Maine Artisan Pastas

And the sauces that love them

Feature Image by Derek Bissonnette
Italian food historian Oretta Zanini de Vita is a pasta detective, wrote American food writer Carol Field in the foreword to the 2009 English translation of de Vita’s Encyclopedia of Pasta. De Vita spent 10 years tracking down 1,300 variations on Italy’s greatest gift to global gastronomy—rolled dough made from flour, water, salt, and sometimes eggs. She tapped Italy’s oldest citizens to capture memories of pasta before prosperity. “She listened for local nuances … and probed for recollections of earlier times when people were poorer, ingredients were fewer, and sauces and stuffings often relied on the imaginative use of whatever grew wild in the fields or was left in the larder,” wrote Field.
edible MAINE - Maine Artisan Pastas
Image by Derek Bissonnette
De Vita wrote about how non-Italians are surprised to learn that pairings of pasta shapes and sauces are traditional, but not canonical. There are general rules of thumb, of course; for example, chunky sauces are better suited to short tubes than long strings. But the pairings are more guided by the ingredients (primarily local ones) available to Italian cooks than by master recipes. Here in Maine, a growing number of small-batch pasta makers are offering many interesting shapes as partners to any comforting sauce you have in your weeknight repertoire.
“I am drawn to interesting shapes with great traditional names that have [a] firm bite,”
says Andrew Steinberg, owner of Portland-based Amolitta Pasta, whose products can be found in over 80 specialty stores across Maine and its surrounding states. His Gnocchetti Sardi resembles potato-based gnocchi dumplings, but since it’s made with semolina and then dried, it holds a toothsome texture when cooked in well-salted water. And it pairs well with many sauces, including pancetta, broccolini, and Parmigiano-Reggiano broth. Giampy and Monica Bonacini moved from Modena, Italy, to Maine in 2017. In the kitchen of Casa Alchimia, the historic bed and breakfast they own in Freeport, they use a wooden rolling pin to make pasta—mainly fettucine and ravioli. They make sauces and cookies according to traditional family recipes.
edible MAINE - Maine Artisan Pastas
Image by Derek Bissonnette
At Belfast-based Nomad Pasta, as is the case at Amolitta Pasta and Ada’s Pasta in Portland and Rockland, pasta dough is shaped through an extruder fitted with bronze dies (molds, of sorts) rather than Teflon-coated ones used by industrialized pasta makers. This traditional approach to pasta making—the proper gear for which can cost tens of thousands of dollars—renders a rougher texture that helps any sauce stick to cooked pasta better.
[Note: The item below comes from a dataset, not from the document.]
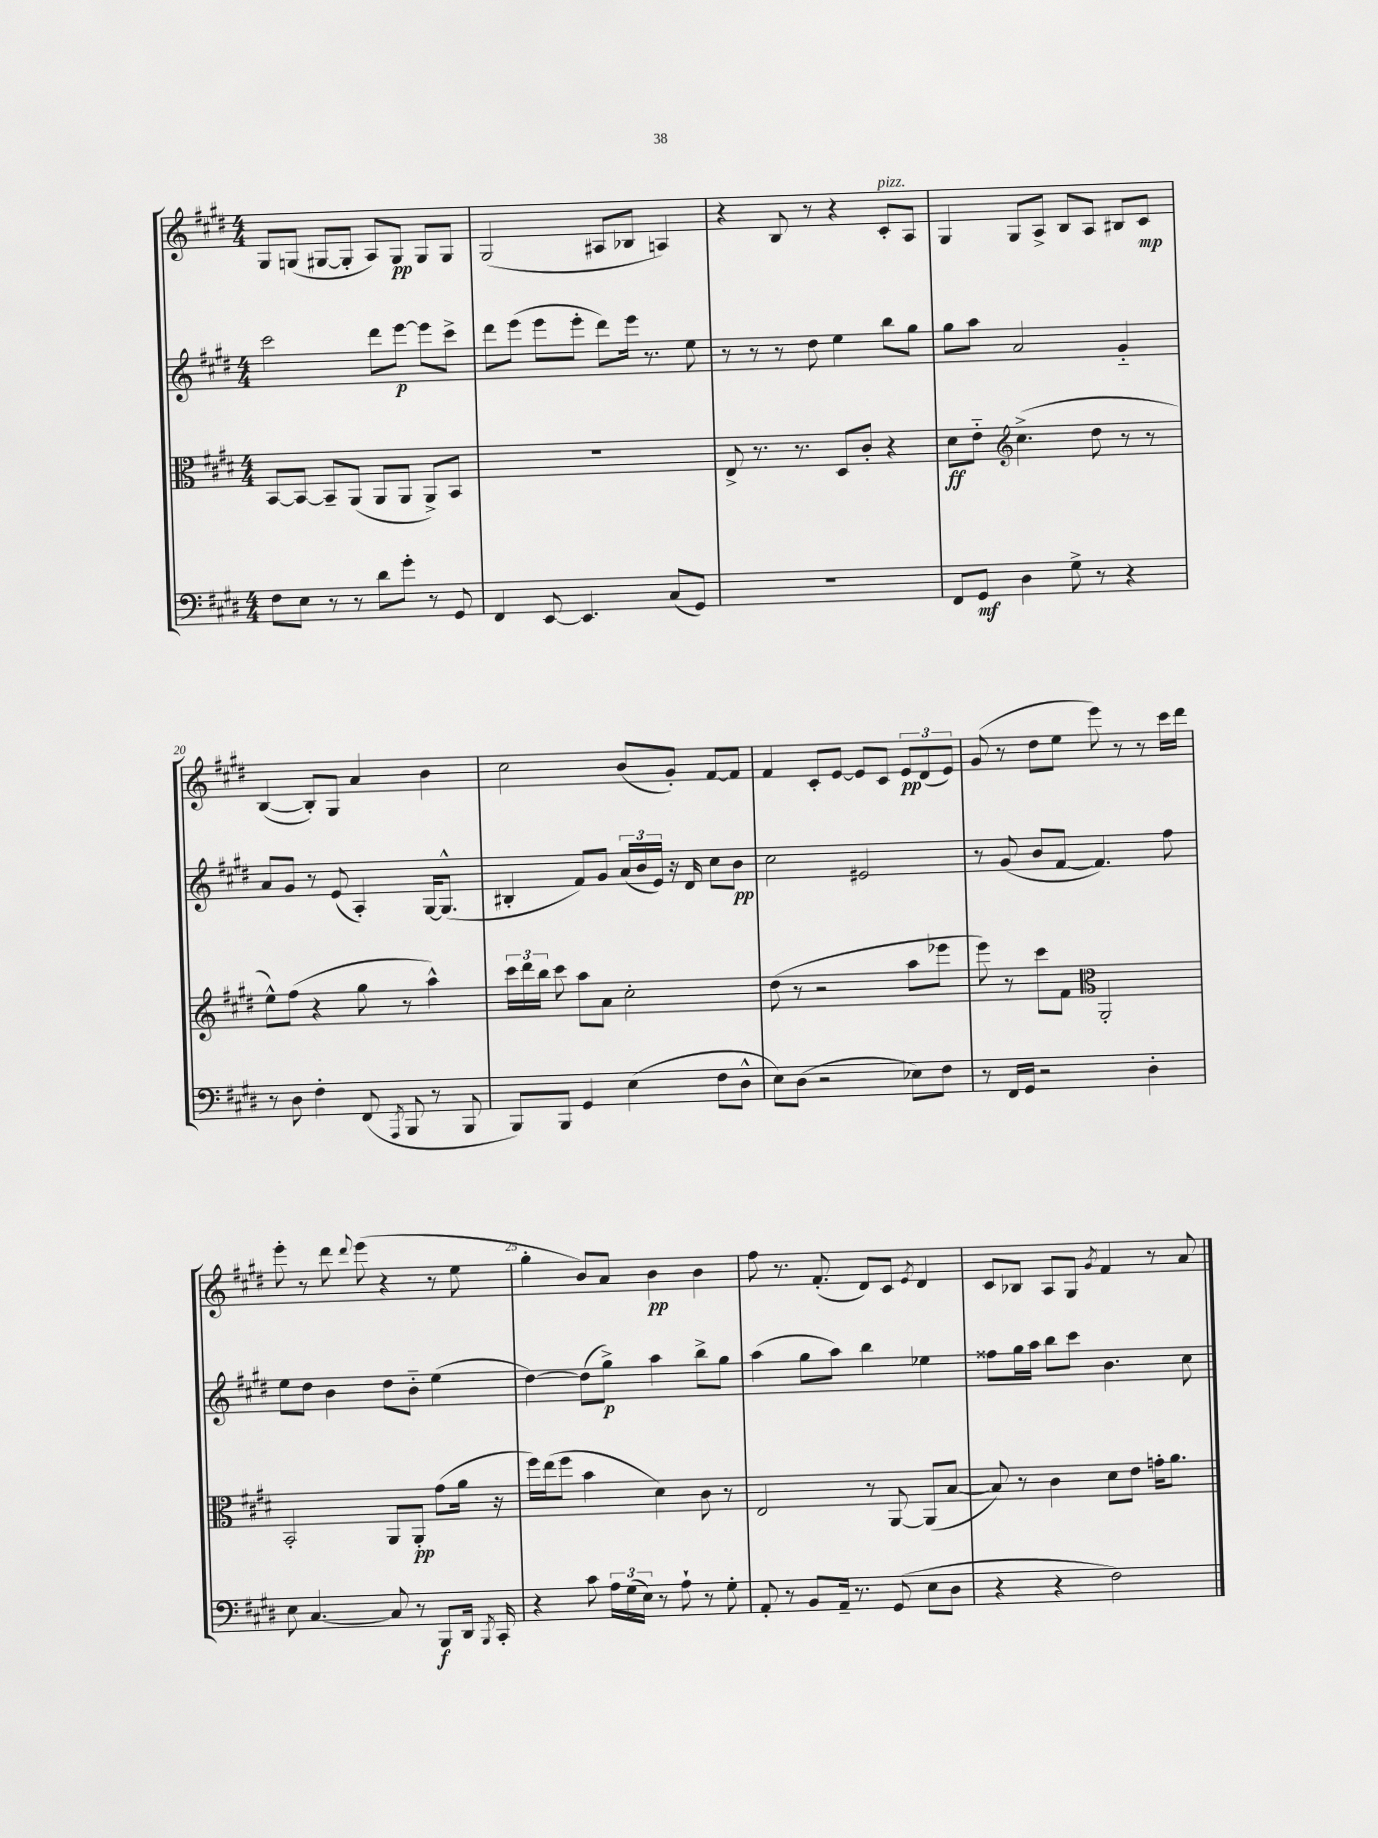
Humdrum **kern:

edible MAINE - Maine Artisan Pastas
Images by Derek Bissonnette
The value proposition of a pound of local pasta, which might cost $5–7 compared to 99-cent supermarket pasta, extends to how slowly the local pastas are dried. Drying pasta at lower temperatures, Steinberg says, helps to preserve the gluten structure and the flavor of the durum wheat. Also valuable are local pasta producers’ contributions to the Maine food economy. Susan Flynn, who owns Four Star Fresh in Biddeford with partner Eric Houts, says the list of raw ingredients in their fresh and dried pastas include Maine Grains polenta and wheat and rye flours, King Arthur Sir Galahad all-purpose flour, and eggs sourced from neighbors and friends who raise chickens. But local artisan pasta is also more comforting, says Flynn.
“[It’s] something about the color and taste of a small-production pasta, even, that makes you stop and enjoy it. You are satisfied with less,” she says.